One of the most common ambiguities I (Amanda) see in reviewing research papers in the use of the word ‘including’ and its variants (e.g. ‘include’ and ‘included’).
According to the Cambridge Dictionary, the word ‘including’ is used for saying that a person or thing is part of a particular group or amount.
Notice the words ‘part of’?
That means that when you use the word ‘including’, there’s a possibility that you may be talking about just a part of something bigger. For example, consider the following sentence.
The picnic included crackers, olives and feta cheese.
If I were to read that sentence in a research paper, I’d immediately start wondering whether the picnic consisted only of crackers, olives and feta cheese, or whether crackers, olives and feta cheese were just part of all the foods in the picnic, and the other foods just hadn’t been mentioned.
Do you see how the word ‘included’ makes things ambiguous? In research papers, that kind of ambiguity is not acceptable. It would be better to either …
… explicitly state that these three foods were just a selection of all the foods in the picnic, like the examples below …
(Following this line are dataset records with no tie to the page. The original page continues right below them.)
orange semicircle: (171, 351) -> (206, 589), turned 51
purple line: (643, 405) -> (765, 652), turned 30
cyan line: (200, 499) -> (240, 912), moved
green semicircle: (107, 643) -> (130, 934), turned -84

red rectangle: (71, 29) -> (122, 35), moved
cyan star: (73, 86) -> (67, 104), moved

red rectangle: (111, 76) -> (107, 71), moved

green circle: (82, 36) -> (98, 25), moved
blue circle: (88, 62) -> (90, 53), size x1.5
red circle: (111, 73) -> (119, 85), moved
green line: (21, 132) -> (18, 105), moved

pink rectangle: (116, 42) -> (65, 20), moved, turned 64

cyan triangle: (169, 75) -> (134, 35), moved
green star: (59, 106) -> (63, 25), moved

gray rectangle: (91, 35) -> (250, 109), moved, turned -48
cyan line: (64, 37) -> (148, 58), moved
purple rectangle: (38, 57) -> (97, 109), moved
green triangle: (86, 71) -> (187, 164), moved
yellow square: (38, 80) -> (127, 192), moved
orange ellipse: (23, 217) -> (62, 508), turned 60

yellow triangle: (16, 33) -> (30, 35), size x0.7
The picnic consisted of 8 foods, including crackers, olives and feta cheese.
The picnic included crackers, olives and feta cheese, among other foods.
… or list all of the foods in the picnic, like the following example.
The picnic consisted of crackers, olives, feta cheese, sun dried tomatoes, cream cheese, bread, green salad and fruit salad.
With either of the above three examples, it’s clear that crackers, olives and feta cheese were just three of the larger number of foods in the picnic.